Die Grundrente ist vorne und hinten nicht gerecht. Das beginnt bei den potenziellen Empfängern selbst, die nach dem Modell der Partei-Funktionäre nicht nur 34 Jahre gearbeitet haben oder kinderlos geblieben sein können. Es müssen schon 35 Jahre gewesen sein und Kinder muss man auch erzogen haben. Hinzu kommt: wer 35 Jahre lang ganztags gearbeitet hat, könnte dem Modell zufolge dieselbe Grundrente bekommen, wie derjenige, der 35 Jahre lang halbtags gearbeitet hat. Ob das der ehemalige Ganztags-Arbeitnehmer als gerecht empfinden wird? Auch die fehlende Bedürftigkeitsprüfung würde die Grundrente früher oder später in Misskredit bringen. Dabei spielt es keine Rolle, wie viele Fälle es überhaupt  geben würde, bei denen die Zahlung einer Grundrente fragwürdig wäre. Jeder einzelne Fall würde das System in Frage stellen. Und dann gibt es noch all diejenigen, die die neue Bonus-Rente der SPD finanzieren müssen. Es sind dieselben, die jahrzehntelang fleißig in die Rentenkasse einzahlen, um am Ende möglichst viel herauszubekommen.

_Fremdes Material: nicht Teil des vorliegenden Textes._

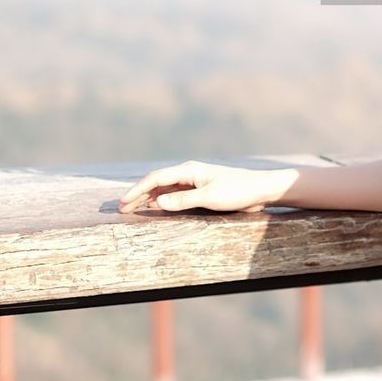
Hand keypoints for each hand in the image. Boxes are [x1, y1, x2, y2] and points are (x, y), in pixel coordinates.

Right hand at [116, 160, 275, 213]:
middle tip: (121, 209)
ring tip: (132, 209)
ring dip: (148, 198)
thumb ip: (183, 200)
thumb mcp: (210, 197)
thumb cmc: (238, 191)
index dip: (137, 190)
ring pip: (165, 189)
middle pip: (157, 183)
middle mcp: (189, 173)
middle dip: (138, 194)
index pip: (156, 178)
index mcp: (189, 170)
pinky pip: (175, 194)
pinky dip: (162, 201)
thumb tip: (157, 201)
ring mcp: (194, 181)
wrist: (261, 189)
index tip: (123, 202)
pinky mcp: (201, 190)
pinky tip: (155, 208)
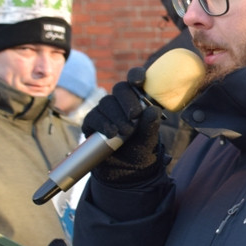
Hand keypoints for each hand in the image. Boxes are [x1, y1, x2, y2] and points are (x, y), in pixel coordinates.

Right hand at [81, 67, 164, 185]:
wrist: (124, 169)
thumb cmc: (139, 149)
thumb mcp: (149, 139)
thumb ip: (151, 125)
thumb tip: (153, 110)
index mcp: (138, 100)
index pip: (136, 80)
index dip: (136, 75)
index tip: (138, 81)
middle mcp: (121, 102)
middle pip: (120, 89)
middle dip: (127, 100)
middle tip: (134, 115)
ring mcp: (106, 111)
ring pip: (107, 102)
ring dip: (116, 116)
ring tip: (126, 132)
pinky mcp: (92, 122)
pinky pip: (94, 116)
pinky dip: (103, 124)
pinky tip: (112, 133)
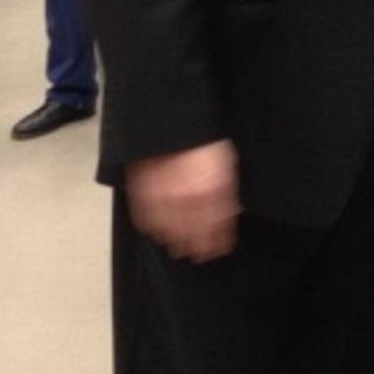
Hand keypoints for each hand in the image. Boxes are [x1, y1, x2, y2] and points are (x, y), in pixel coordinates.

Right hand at [126, 139, 240, 261]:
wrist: (170, 119)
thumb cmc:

Wer aber anfängt, Rente per Steuergeld zu verschenken, und mag es auch aus den honorigsten Gründen sein, unterminiert das Vertrauen ins System. Auch wenn viele ad hoc möglicherweise nicht den Begriff Umlageverfahren haarklein erläutern können, ist ihnen natürlich klar, dass man nur mehr Rente bekommen kann, wenn man vorher entsprechend mehr eingezahlt hat.

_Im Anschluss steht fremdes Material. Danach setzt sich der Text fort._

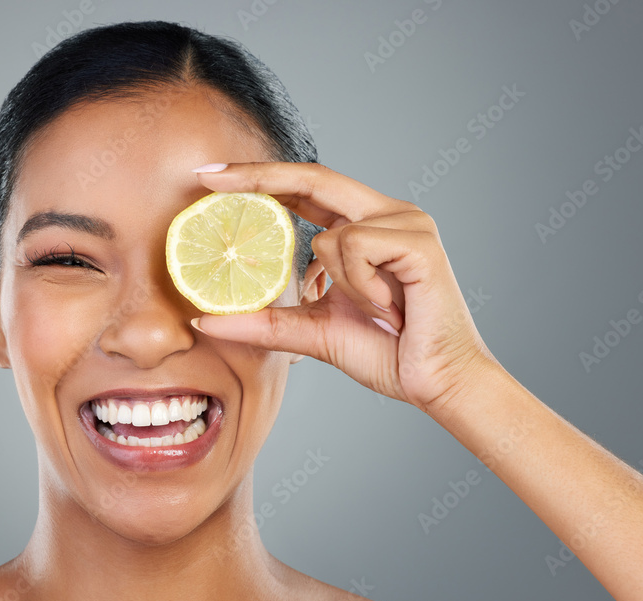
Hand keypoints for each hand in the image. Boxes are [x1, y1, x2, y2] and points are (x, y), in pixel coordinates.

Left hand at [191, 161, 501, 413]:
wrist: (437, 383)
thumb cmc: (387, 353)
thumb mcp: (311, 332)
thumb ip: (263, 322)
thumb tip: (204, 322)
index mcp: (365, 227)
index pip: (305, 189)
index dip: (259, 180)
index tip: (209, 179)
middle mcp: (387, 214)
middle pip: (313, 177)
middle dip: (257, 176)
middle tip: (206, 178)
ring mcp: (407, 223)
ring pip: (332, 234)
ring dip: (336, 282)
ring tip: (373, 311)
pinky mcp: (418, 241)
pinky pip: (358, 249)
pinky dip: (359, 285)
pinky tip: (387, 307)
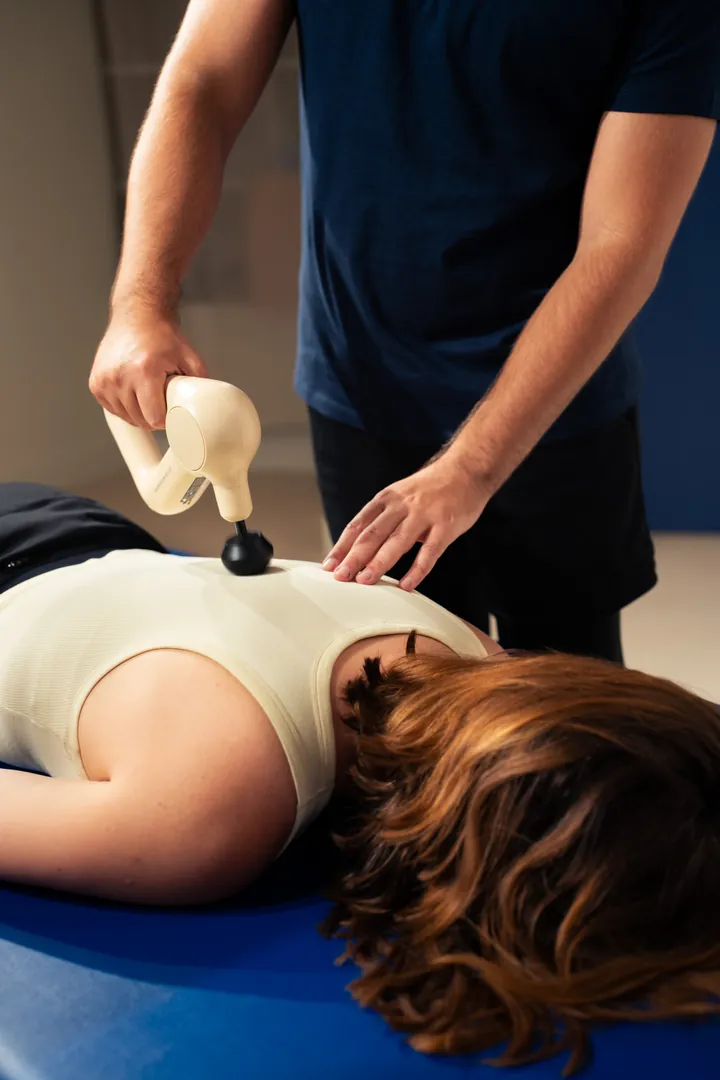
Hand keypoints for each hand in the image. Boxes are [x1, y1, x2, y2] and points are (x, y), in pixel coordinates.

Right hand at [89, 313, 207, 428]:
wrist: (137, 316)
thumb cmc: (160, 335)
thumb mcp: (189, 358)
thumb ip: (200, 383)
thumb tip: (207, 405)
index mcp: (144, 372)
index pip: (154, 419)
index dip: (165, 420)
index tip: (170, 412)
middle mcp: (120, 377)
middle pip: (140, 421)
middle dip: (153, 416)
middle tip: (161, 400)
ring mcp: (105, 381)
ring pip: (125, 417)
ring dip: (138, 413)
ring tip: (147, 393)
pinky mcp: (96, 383)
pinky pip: (112, 409)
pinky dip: (124, 406)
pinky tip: (133, 392)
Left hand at [323, 452, 489, 590]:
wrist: (467, 470)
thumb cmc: (431, 489)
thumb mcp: (400, 496)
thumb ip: (383, 519)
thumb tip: (358, 548)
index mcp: (386, 499)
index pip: (358, 525)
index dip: (342, 547)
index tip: (329, 566)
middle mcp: (402, 506)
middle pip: (372, 534)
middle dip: (354, 557)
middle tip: (341, 577)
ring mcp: (424, 515)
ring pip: (397, 542)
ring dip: (379, 563)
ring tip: (365, 581)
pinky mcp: (446, 525)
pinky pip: (429, 552)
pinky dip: (417, 570)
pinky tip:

Wer Altersarmut minimieren möchte wäre besser beraten, nach Österreich zu schauen, wo die Durchschnittsrente deutlich höher liegt als in Deutschland. Das liegt aber unter anderem daran, dass die Österreicher signifikant mehr in die Rentenkasse einzahlen, darunter auch Selbständige, und die Arbeitgeber noch einmal einen höheren Anteil übernehmen. Ginge es um eine solche Variante, müsste man eine deutlich mutigere und kontroversere Debatte führen, als sie die SPD mit dem Rentenmodell aus der Steuerkasse angestoßen hat. Auch wenn sich die SPD noch im kurzfristigen Lob für ihre Pläne sonnt, könnte die Grundrente für sie noch gefährlich werden. Finanzminister Olaf Scholz soll gesagt haben, dass die Partei in den Umfragen „Grundberührung“ hat. Auf die aktuellen Umfragewerte käme man bereits, wenn man die Parteimitglieder und die knallharten Stammwähler zusammenrechne. Mit Modellen wie der Grundrente könnte die SPD endgültig Schiffbruch erleiden, weil sie sich damit weiter aus der politischen Mitte entfernt und sich in eine etatistische und ausgabenverliebte Linke einreiht. Für die Wähler ist das keine gute Entwicklung. Es sollte der Parteispitze eigentlich verdächtig erscheinen, wenn sie Applaus vom Juso-Vorsitzenden Kevin Kühnert bekommt. Die Jusos sind – vorsichtig ausgedrückt – nicht unbedingt deckungsgleich mit der gesellschaftlichen Mitte. Diese hat ein sehr feines Gespür für Fairness, aber eben auch für Leistung und Ausgabenverantwortung. Gut möglich, dass die SPD den Applaus aus falschen Motiven zum falschen Zeitpunkt bekommen hat.